Resident Evil 3 - Nemesis_04

The biggest successes Resident Evil as a franchise has seen have come from the developers taking their time and trying to experiment with just what they can do with the series. By mandating one new release every year, no matter what, Capcom risks falling into the same trap that ensnared Assassin’s Creed, Call of Duty, and Pokemon – at some point, you need to start compromising on quality and content, if you are to hit that concrete, immovable release date.

This is something Ubisoft learned to their detriment as the pressure of putting out one new Assassin’s Creed game a year became unmanageable and caused the series to hit a low point with Assassin’s Creed Unity. It was only after the failure of that game that they decided to do some soul-searching, and resolved to take as much time as necessary to work on these games, rather than having an arbitrary “one release a year” requirement.

Meanwhile, Pokemon has also seen the quality of its recent installments go down over the last few years, and while Sword and Shield were good games that sold a record-breaking amount of copies, the sheer amount of compromises they had to make to release on time has caused a lot of ill-will with fans. While it is not yet clear if Game Freak will back down from the annual release schedule that seems untenable for Pokemon now, at the very least, they have decided to take this year off – which, again, indicates they may have learned from the experience.

assassins creed odyssey

Ubisoft, incidentally, is a massive company, with a literal tens of thousands of developers working on its games (you would know this if you have ever sat through the credits of any Assassin’s Creed game). Pokemon is the world’s largest media franchise, with more resources available to it than just about anything else. If even they have had trouble maintaining an annual release cadence, then Capcom, a far smaller publisher and developer, with franchises that while beloved, nowhere near as big as those two, cannot be expected to maintain quality while putting out one new game a year. Talented as they are, that is simply an unreasonable expectation. Games are far too time and resource intensive for that kind of output to be possible anymore. Even Activision had to put practically all their studios on Call of Duty to ensure they would be able to have one game out a year every year this generation.

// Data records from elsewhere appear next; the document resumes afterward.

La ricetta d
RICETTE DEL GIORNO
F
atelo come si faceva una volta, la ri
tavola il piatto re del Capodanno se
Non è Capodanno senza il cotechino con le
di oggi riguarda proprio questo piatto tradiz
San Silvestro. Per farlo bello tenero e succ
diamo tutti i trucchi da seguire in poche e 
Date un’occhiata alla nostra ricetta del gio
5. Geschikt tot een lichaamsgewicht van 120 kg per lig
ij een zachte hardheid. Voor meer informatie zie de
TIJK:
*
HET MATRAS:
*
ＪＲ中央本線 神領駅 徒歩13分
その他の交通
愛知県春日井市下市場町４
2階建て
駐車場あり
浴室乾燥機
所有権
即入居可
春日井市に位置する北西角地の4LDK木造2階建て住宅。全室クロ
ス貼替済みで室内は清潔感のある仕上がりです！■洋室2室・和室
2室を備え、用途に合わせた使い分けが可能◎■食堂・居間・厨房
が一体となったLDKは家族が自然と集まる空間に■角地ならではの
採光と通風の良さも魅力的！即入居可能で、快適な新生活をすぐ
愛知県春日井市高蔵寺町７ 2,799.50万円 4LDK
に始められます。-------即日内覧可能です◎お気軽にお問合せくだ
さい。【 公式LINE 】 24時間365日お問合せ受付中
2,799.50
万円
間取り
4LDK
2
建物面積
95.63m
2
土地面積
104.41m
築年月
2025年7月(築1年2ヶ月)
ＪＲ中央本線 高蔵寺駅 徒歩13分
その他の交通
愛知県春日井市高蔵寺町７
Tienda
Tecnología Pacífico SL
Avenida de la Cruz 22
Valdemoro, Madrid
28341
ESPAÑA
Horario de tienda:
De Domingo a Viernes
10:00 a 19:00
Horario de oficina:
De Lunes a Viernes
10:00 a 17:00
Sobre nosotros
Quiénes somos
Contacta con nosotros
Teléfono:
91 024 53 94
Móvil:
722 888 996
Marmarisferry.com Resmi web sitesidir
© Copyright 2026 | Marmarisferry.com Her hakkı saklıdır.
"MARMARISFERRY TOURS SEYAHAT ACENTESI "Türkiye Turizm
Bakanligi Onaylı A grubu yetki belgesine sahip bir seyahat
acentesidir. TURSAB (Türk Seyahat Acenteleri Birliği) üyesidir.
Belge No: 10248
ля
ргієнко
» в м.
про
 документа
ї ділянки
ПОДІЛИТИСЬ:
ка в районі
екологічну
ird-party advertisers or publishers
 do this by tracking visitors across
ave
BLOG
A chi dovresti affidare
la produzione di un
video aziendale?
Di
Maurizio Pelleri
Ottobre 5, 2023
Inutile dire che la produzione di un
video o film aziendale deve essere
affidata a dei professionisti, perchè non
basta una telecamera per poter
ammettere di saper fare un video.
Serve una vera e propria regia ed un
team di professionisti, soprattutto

It would, therefore, be in Capcom’s best interests to slow it down with their output, at least as far as Resident Evil goes. One big reason that Capcom’s resurgence has been as exciting as it has been is because each of their releases has been an event so far – Resident Evil 7 was the first game in the series in years. Monster Hunter World was the first game in the series to hit consoles in over half a decade. Devil May Cry 5 was the first game in the series to release in 8 years. Mega Man 11 brought back a franchise that had been on hiatus for nigh on a decade back in style. And Resident Evil 2 was the first third person mainline Resident Evil game in a very long time, while also being a remake that people had been looking forward to ever since the original Resident Evil remake in the early 2000s.

That novelty gets lost when you put out one new game in your franchise every year. And the kinds of bold risks and paradigm shifts that caused games like Resident Evil 7 to be as appreciated as they were are simply impossible with that kind of a release schedule as well. If you have to put out a game every year, you will need to share assets, engine, and technology to save time, and that means you simply do not have the means to try and experiment with new things, and implement them if they work out well.

In general, I stand against annual releases for video games, and I have been very glad that Assassin’s Creed has moved away from that kind of a cadence in the last few years. I can only hope that Capcom will get the message before they have their own Unity moment – Resident Evil is far too good to have another Resident Evil 6 style “crash” again, after all.

Note: The views expressed in this article are those of the author and do not necessarily represent the views of, and should not be attributed to, GamingBolt as an organization.